Though beneficial for Meta, the partnership still has tech pundits scratching their heads. The pair make for strange bedfellows and Nadella has been talking up his own plans for the virtual work world, which is rooted in XR platform Microsoft Mesh. But perhaps it’s not that surprising after all. This summer both companies joined the Metaverse Standards Forum, a group formed to focus on issues like interoperability and collaboration, and the Meta CEO has repeatedly emphasized the need for open, interoperable ecosystems.
Translation: The metaverse, according to Zuckerberg, is “where you feel like you’re in it, where you should be able to teleport anywhere with the people you want to engage with and bring all your stuff with you.” That can’t happen if every platform seals itself off in its own walled garden.
Now Meta is apparently mining the MSF rolls for partners. It struck a separate arrangement with another member, Accenture, in a deal that could be meaningful for brands and retailers. The global consulting firm is practically a metaverse evangelist and its work with VR and retail traverses training, store layouts, merchandising, distribution and more.
According to CEO Julie Sweet, Accenture doesn’t just talk the talk. An employer with more than 700,000 people worldwide, the company has racked up 60,000 Quest 2 headset deployments so far, and its Nth Floor virtual campus — “which we believe is the largest enterprise use of the metaverse,” she noted — serves more than 150,000 people.
“After what we’ve learned, we know there’s a huge opportunity for our clients,” Sweet said. “Now we’ll be partnering with Meta and Microsoft to help businesses create new experiences in the metaverse at scale.”
Old Facebook and Oculus developer conferences hardly showcased so many updates, partnerships and previews at research projects — like realistic avatars or electromyeography tech capable of reading thumb gestures, which may replace controllers someday.
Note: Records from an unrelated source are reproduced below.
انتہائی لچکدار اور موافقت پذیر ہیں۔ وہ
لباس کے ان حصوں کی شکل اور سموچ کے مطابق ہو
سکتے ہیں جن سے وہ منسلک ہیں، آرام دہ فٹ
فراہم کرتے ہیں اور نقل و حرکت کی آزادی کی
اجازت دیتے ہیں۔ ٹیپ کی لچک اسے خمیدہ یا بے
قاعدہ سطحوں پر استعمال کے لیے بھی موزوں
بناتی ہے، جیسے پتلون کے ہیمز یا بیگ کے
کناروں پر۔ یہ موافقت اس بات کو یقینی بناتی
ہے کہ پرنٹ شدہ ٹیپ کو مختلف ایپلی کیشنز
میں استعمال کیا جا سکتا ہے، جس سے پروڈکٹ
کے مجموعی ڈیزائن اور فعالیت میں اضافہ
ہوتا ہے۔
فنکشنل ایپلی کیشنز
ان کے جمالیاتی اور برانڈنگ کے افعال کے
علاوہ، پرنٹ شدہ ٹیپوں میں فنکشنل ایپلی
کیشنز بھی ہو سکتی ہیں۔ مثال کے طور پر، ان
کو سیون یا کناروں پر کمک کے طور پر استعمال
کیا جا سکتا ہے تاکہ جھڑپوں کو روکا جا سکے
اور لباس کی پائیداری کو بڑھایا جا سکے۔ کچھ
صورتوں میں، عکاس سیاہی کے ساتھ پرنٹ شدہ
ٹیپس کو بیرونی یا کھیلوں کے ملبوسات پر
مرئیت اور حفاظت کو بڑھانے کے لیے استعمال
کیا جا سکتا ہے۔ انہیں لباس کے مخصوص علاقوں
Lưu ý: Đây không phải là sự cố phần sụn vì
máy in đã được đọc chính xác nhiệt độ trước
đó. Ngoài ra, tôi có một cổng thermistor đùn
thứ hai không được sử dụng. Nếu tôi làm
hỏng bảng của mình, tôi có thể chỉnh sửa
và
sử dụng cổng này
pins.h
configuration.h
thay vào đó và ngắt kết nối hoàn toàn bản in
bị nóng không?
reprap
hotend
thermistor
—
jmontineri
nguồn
With that, Meta may have looked like it had a lot to prove. But that’s only because it does.
In one way, the jam-packed showcase may amount to much ado about hardly anything. Diehard Quest fans are already balking at the Quest Pro’s prohibitive expense, a price tag that could even give some businesses reason to pause. Others won’t blink at $1,500 — plenty didn’t when Google Glass came out in 2013 for the same amount — but memories of how that other hot face-worn tech flamed out are enough to set off nerves. (Technically, Google Glass is still around for enterprise clients, but the device hasn’t been updated in three years.)
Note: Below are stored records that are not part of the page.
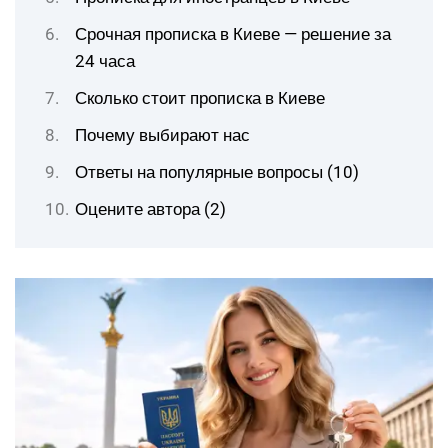
Срочная прописка в Киеве — решение за
24 часа
Сколько стоит прописка в Киеве
Почему выбирают нас
Ответы на популярные вопросы (10)
Оцените автора (2)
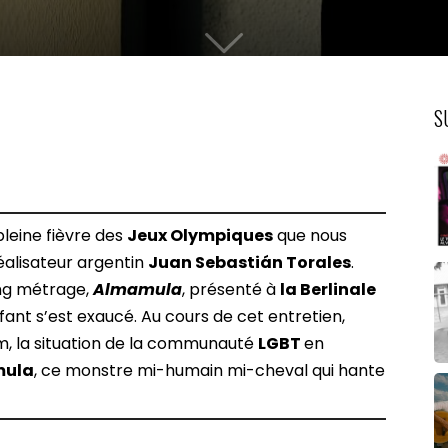
S
pleine fièvre des
Jeux Olympiques
que nous
éalisateur argentin
Juan Sebastián Torales
.
ng métrage,
Almamula
, présenté à
la Berlinale
fant s’est exaucé. Au cours de cet entretien,
m, la situation de la communauté
LGBT
en
ula
, ce monstre mi-humain mi-cheval qui hante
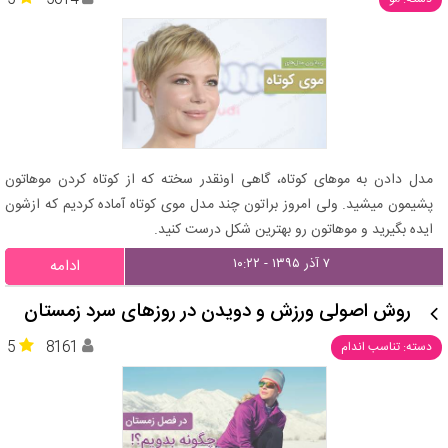
5
5614
مدل دادن به موهای کوتاه، گاهی اونقدر سخته که از کوتاه کردن موهاتون
پشیمون میشید. ولی امروز براتون چند مدل موی کوتاه آماده کردیم که ازشون
ایده بگیرید و موهاتون رو بهترین شکل درست کنید.
۷ آذر ۱۳۹۵ - ۱۰:۲۲
ادامه
روش اصولی ورزش و دویدن در روزهای سرد زمستان
5
8161
دسته: تناسب اندام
For Meta, none of that matters. It doesn’t expect huge sales revenue from the Quest Pro. What it cares about is showing momentum, progress and a lineup of major partners that believe in its vision, thereby proving that its $10 billion a year bet on the metaverse is worth risking the entire $340 billion tech empire. The message to investors, agape at disappointing earnings quarters, as well as brands, developers, enterprises, employers and consumers is unmistakable: “Keep the faith.”
Zuckerberg knows that’s a tall order, even admitting publicly this week that VR has hit “the trough of disillusionment.” The tech lingo describes something fashion knows all too well: the fast crash of an “It” fad. So far, Wall Street doesn’t seem convinced that avatars with legs are enough to reverse that.
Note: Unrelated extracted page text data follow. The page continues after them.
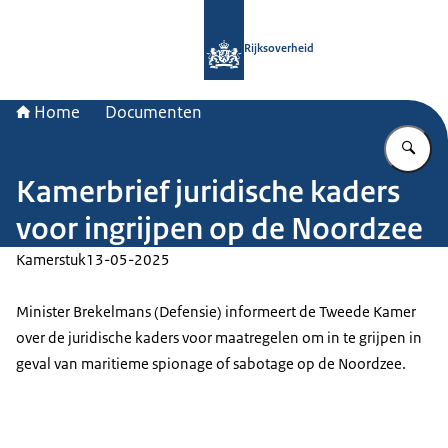
Naar de homepage van Rijksoverheid
Rijksoverheid
Home
Documenten
Vu
Kamerbrief juridische kaders
voor ingrijpen op de Noordzee
Kamerstuk
13-05-2025
Minister Brekelmans (Defensie) informeert de Tweede Kamer
over de juridische kaders voor maatregelen om in te grijpen in
geval van maritieme spionage of sabotage op de Noordzee.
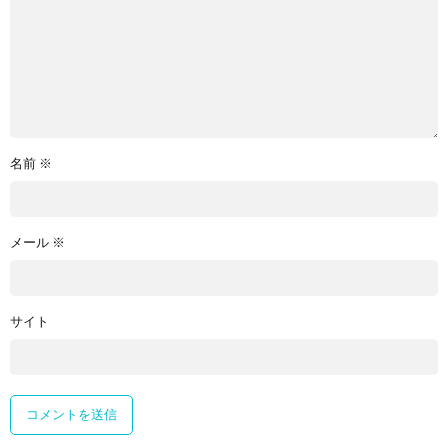
名前
※
メール
※
サイト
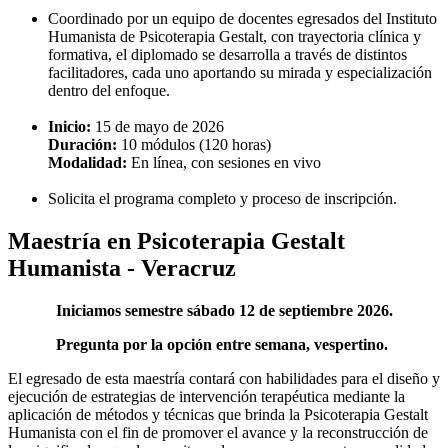
Coordinado por un equipo de docentes egresados del Instituto
Humanista de Psicoterapia Gestalt, con trayectoria clínica y
formativa, el diplomado se desarrolla a través de distintos
facilitadores, cada uno aportando su mirada y especialización
dentro del enfoque.
Inicio:
15 de mayo de 2026
Duración:
10 módulos (120 horas)
Modalidad:
En línea, con sesiones en vivo
Solicita el programa completo y proceso de inscripción.
Maestría en Psicoterapia Gestalt
Humanista - Veracruz
Iniciamos semestre sábado 12 de septiembre 2026.
Pregunta por la opción entre semana, vespertino.
El egresado de esta maestría contará con habilidades para el diseño y
ejecución de estrategias de intervención terapéutica mediante la
aplicación de métodos y técnicas que brinda la Psicoterapia Gestalt
Humanista con el fin de promover el avance y la reconstrucción de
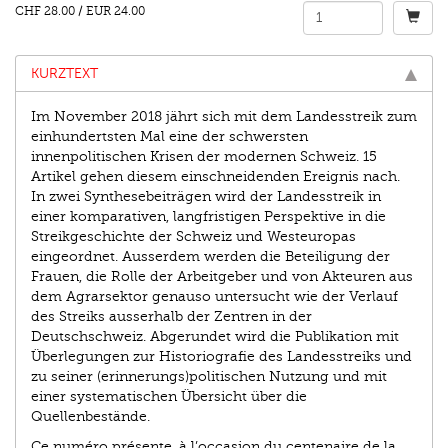
CHF 28.00
/
EUR 24.00
KURZTEXT
Im November 2018 jährt sich mit dem Landes­streik zum
einhundertsten Mal eine der schwersten
innenpolitischen Krisen der modernen Schweiz. 15
Artikel gehen diesem einschneidenden Ereignis nach.
In zwei Synthesebeiträgen wird der Landesstreik in
einer komparativen, langfristigen Perspektive in die
Streikgeschichte der Schweiz und Westeuropas
eingeordnet. Ausserdem werden die Beteiligung der
Frauen, die Rolle der Arbeitgeber und von Akteuren aus
dem Agrarsektor genauso untersucht wie der Verlauf
des Streiks ausserhalb der Zentren in der
Deutschschweiz. Abgerundet wird die Publikation mit
Überlegungen zur Historiografie des Landesstreiks und
zu seiner (erinnerungs)politischen Nutzung und mit
einer systematischen Übersicht über die
Quellenbestände.
Ce numéro présente, à l’occasion du centenaire de la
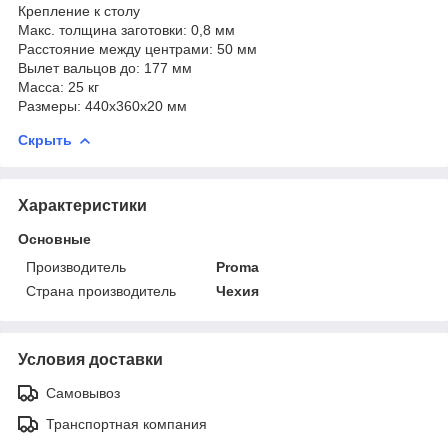
Крепление к столу
Макс. толщина заготовки: 0,8 мм
Расстояние между центрами: 50 мм
Вылет вальцов до: 177 мм
Масса: 25 кг
Размеры: 440x360x20 мм
Скрыть
Характеристики
Основные
Производитель
Proma
Страна производитель
Чехия
Условия доставки
Самовывоз
Транспортная компания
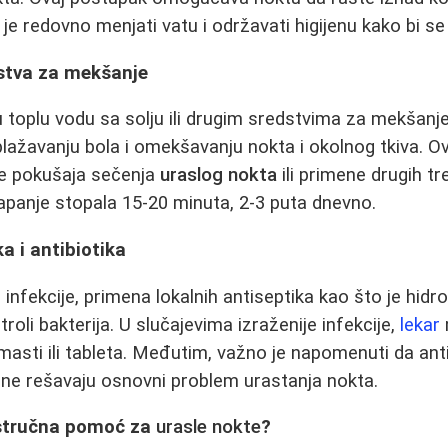
o je redovno menjati vatu i održavati higijenu kako bi se 
dstva za mekšanje
u toplu vodu sa solju ili drugim sredstvima za mekšan
lažavanju bola i omekšavanju nokta i okolnog tkiva. O
e pokušaja sečenja
uraslog nokta
ili primene drugih t
panje stopala 15-20 minuta, 2-3 puta dnevno.
a i antibiotika
infekcije, primena lokalnih antiseptika kao što je hidro
oli bakterija. U slučajevima izraženije infekcije,
lekar
 masti ili tableta. Međutim, važno je napomenuti da ant
 a ne rešavaju osnovni problem urastanja nokta.
 stručna pomoć za
urasle nokte
?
But the CEO still has cards left to play. Somewhere between the last-generation Quest 2 headset and the premium Quest Pro, there’s room for another device — the rumored, and probably more affordable, Quest 3. There’s also EssilorLuxxotica’s new “portal to the metaverse,” whatever that is. If that’s not enough, well, there are still plenty of other potential partners in the Metaverse Standards Forum.
Meta should also focus on other, arguably bigger, priorities, such as squashing bugs in Horizon Worlds and figuring out how to draw its “MetaMates” there. Because if the company’s own employees won’t spend time in its metaverse, why would anyone else?